Source excerpt:
[START]

Re: [PATCH v2 00/21] libtracefs: Introducing tracefs_sql() to create synthetice events with an SQL line

From: Ahmed S. Darwish
Date: Wed Aug 04 2021 - 07:57:10 EST


Hi Steven,

On Tue, Aug 03, 2021 , Steven Rostedt wrote:
>
> Major update since v1:
>
> It was brought to my attention that the man page did not state that the
> SQL syntax required JOIN .. ON in the statement. That is, they were not
> optional. I decided to fix that. But not by updating the man page, but by
> actually making JOIN .. ON optional. If you leave that out, the synthetic
> event will not be completely created, but it will have enough to create
> a histogram. See the bottom (HISTOGRAMS) for more info!
>
...
>
> HISTOGRAMS
>
> Simple SQL statements without the JOIN ON may also be used, which will
> create a histogram instead. When doing this, the struct tracefs_hist
> descriptor can be retrieved from the returned synthetic event descriptor via
> the tracefs_synth_get_start_hist(3).
>

Thanks a lot! Actually, I meant going even one step further ;)

I was imagining something like the following:

$ trace-cmd sql-shell # OR

$ perf tracefs-sql-shell

Welcome to tracefs SQL shell...

> SELECT PNAME(common_pid),msr,val
FROM write_msr
WHERE msr=72 OR msr=2096

.-------------------------------------------.
| PNAME(common_pid) | msr | val |
|---------------------|------ |-------------|
| qemu-system-x86 | 0x48 | 0 |
| qemu-system-x86 | 0x48 | 0 |
| qemu-system-x86 | 0x48 | 0 |
| kworker/u16:2 | 0x830 | 0x1000008fb |
| .... | .... | ..... |
+-------------------------------------------+

> SELECT MAX(end.TIMESTAMP_USECS - start.TIMESTAMP_USECS) AS MaxSystemLatency_us,
PNAME(common_pid)
FROM sched_waking AS start JOIN sched_switch AS end
ON start.pid = stop.next_pid

.-------------------------------------------.
| MaxSystemLatency_us | PNAME(common_pid) |
|---------------------|---------------------|
| 350 | cyclictest |
+-------------------------------------------+

> SELECT (end.TIMESTAMP_USECS - start.TIMESTAMP_USECS) AS latency,
PNAME(common_pid), PRIO(common_pid)
FROM sched_waking AS start JOIN sched_switch AS end
ON start.pid = stop.next_pid
ORDER BY latency DESC
LIMIT 5

.----------------------------------------------------------.

[END]

Problems:
A. Answer these about the tracefs SQL message, one line each:
(i) According to the quoted update, what did the man page fail to state?
(ii) What value appears under MaxSystemLatency_us in the second imagined result?
(iii) Which two shell commands does the reply imagine?
B. Please write the next part of the tracefs SQL message, continuing right after its final line.

Given data:
[START]

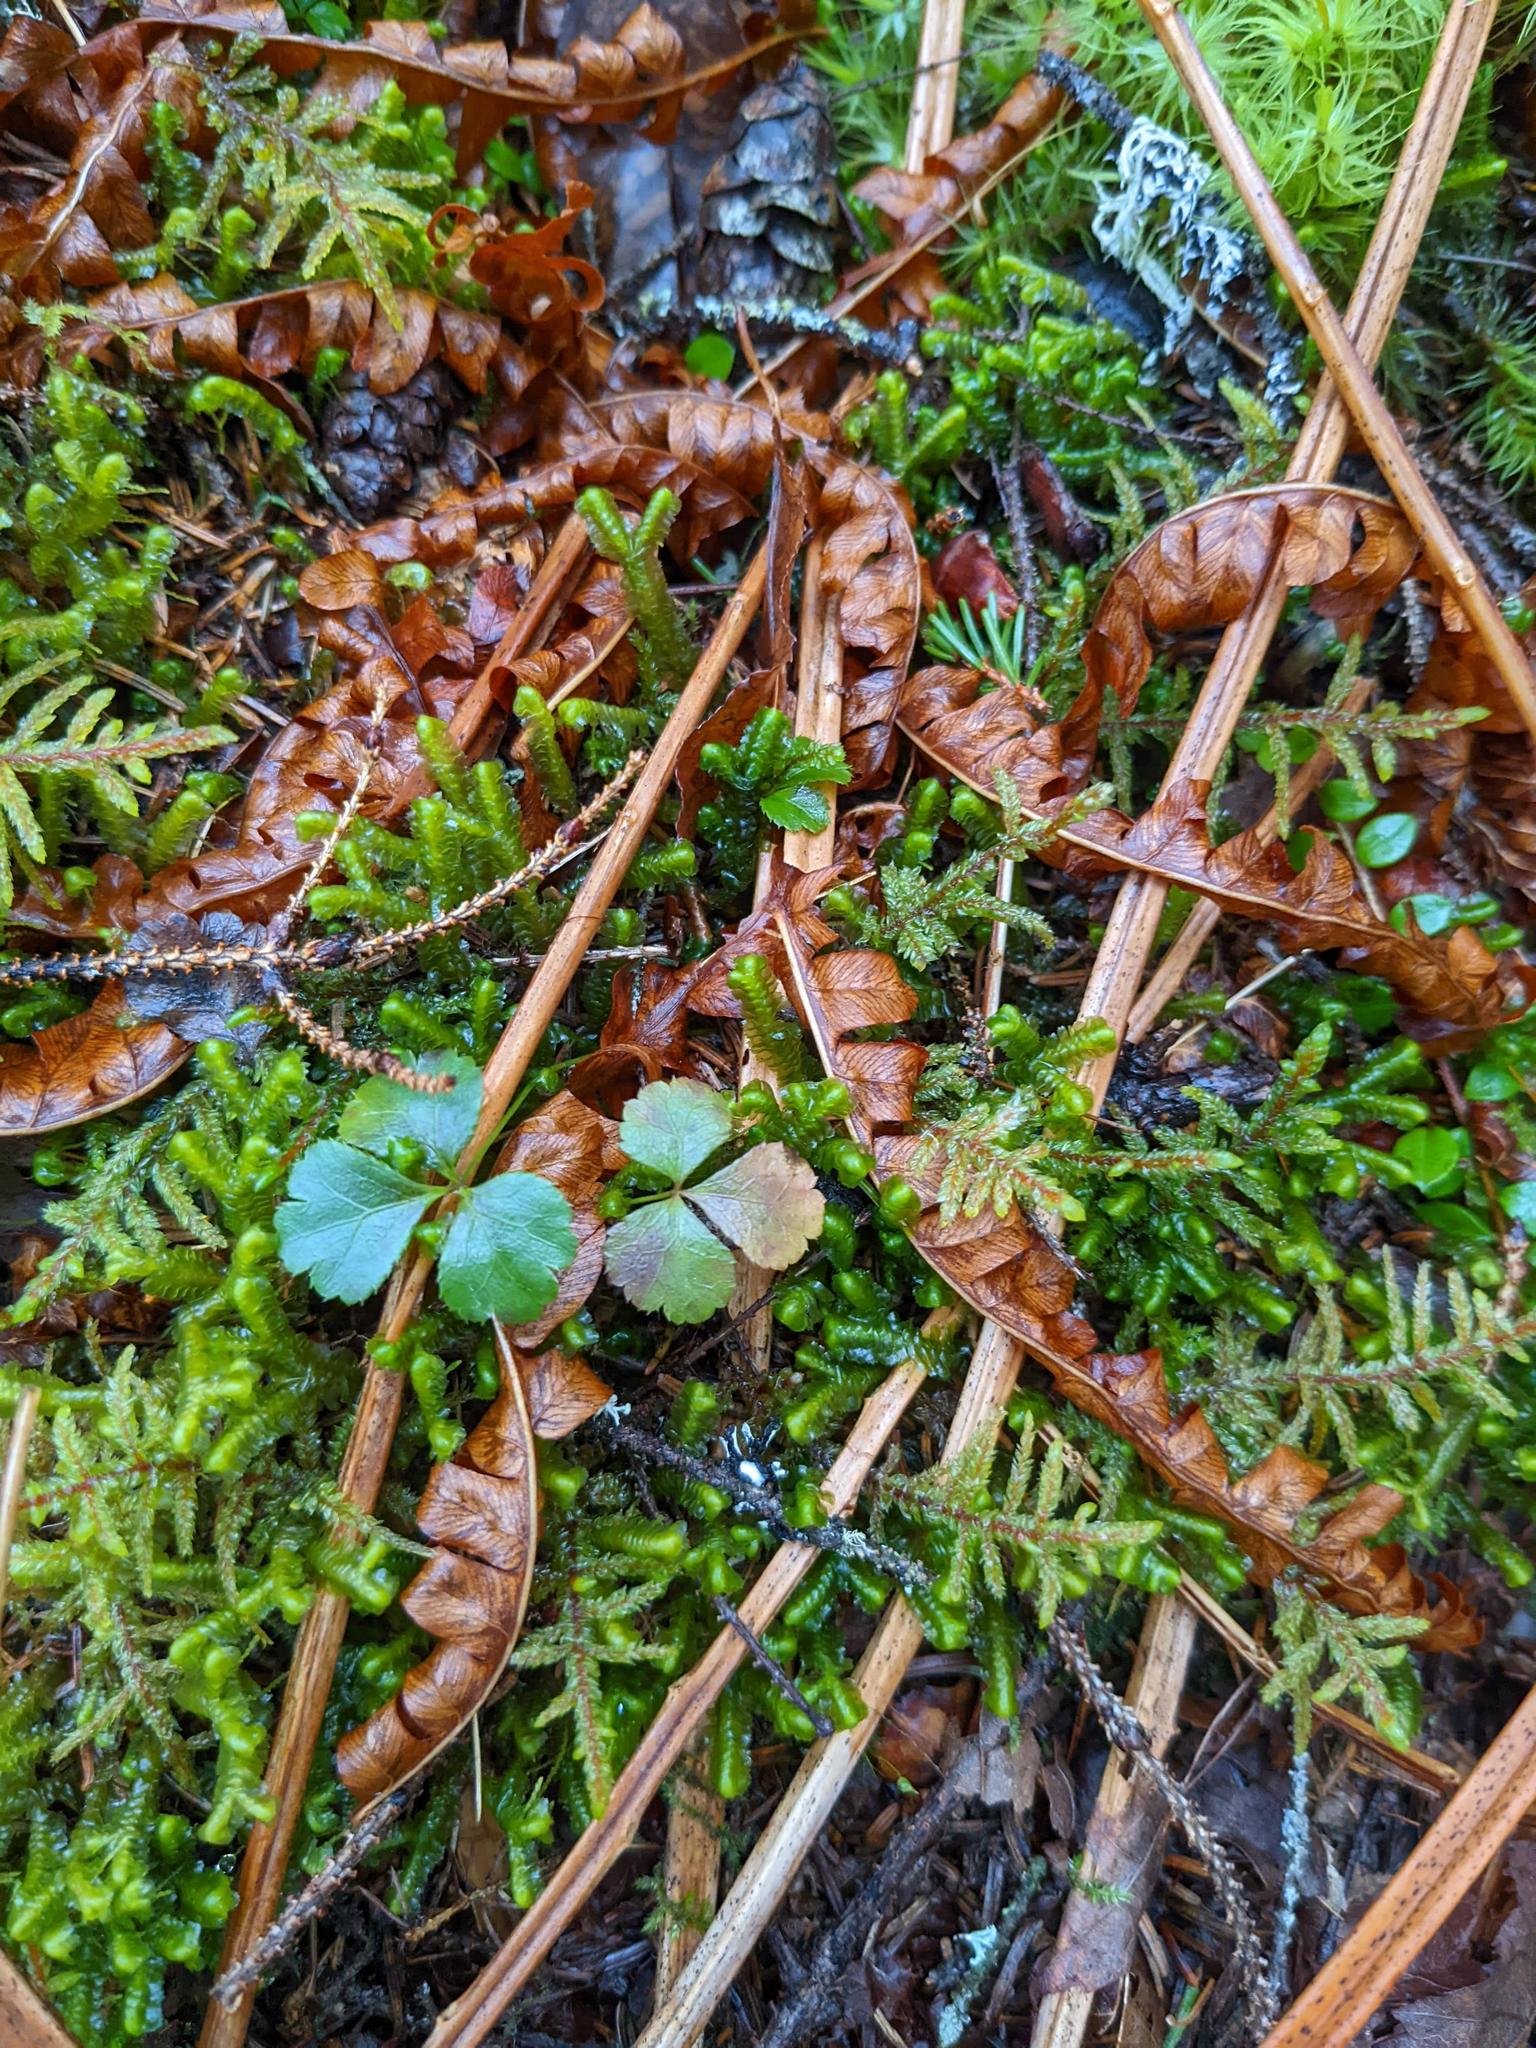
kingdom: Plantae
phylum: Tracheophyta
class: Polypodiopsida
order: Polypodiales
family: Dennstaedtiaceae
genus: Pteridium
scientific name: Pteridium aquilinum
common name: Bracken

[END]

Expected responses:
A.
(i) That the SQL syntax required JOIN .. ON in the statement.
(ii) 350
(iii) trace-cmd sql-shell and perf tracefs-sql-shell

B.
| Latency | PNAME(common_pid) | PRIO(common_pid) |
|---------|-----------------------------|------------------|
| 829 | cyclictest | SCHED_FIFO:98 |
| 400 | cyclictest | SCHED_FIFO:98 |
| 192 | pulseaudio-rt | SCHED_RR:48 |
| 30 | firefox | SCHED_OTHER:0:0 |
| 10 | kworker/0:0H-events_highpri | SCHED_OTHER:0:-20|
+----------------------------------------------------------+

> SELECT (end.TIMESTAMP_USECS - start.TIMESTAMP_USECS) as MaxIRQLatency_us
FROM irq_disable as start JOIN irq_enable as end
ON start.common_pid = end.common_pid,
start.parent_offs == end.parent_offs
ORDER BY max_irq_disable
LIMIT 1

.------------------.
| MaxIRQLatency_us |
|------------------|
| 37 |
+------------------+

And so on....

The idea was that since the community already picked SQL as a
higher-level tracing language, why hard-code the SQL language with
synthetic events and histograms?

The language can alredy offer something *way more generic*, out of the
box, while still covering the desired special cases.

We can support the standard SQL aggregate functions (e.g., MAX(), MIN(),
SUM(), COUNT(), DISTINCT(), AVG(), etc.) + some kernel-specific
functions (e.g., PROCESS_NAME(), PROCESS_PRIO(), USECS(), etc.) + the
standard SQL keyworkds like ORDER BY, LIMIT, DESC, ASC, etc. This would
offer some nice friendly competition to BPF tracing, while still being a
(relatively) simple *query-only* language.

I'm not sure if you would be OK with this, but I thought a proposal
won't hurt :)

I can also write some patches on top of this series if you are OK with
the principle in general.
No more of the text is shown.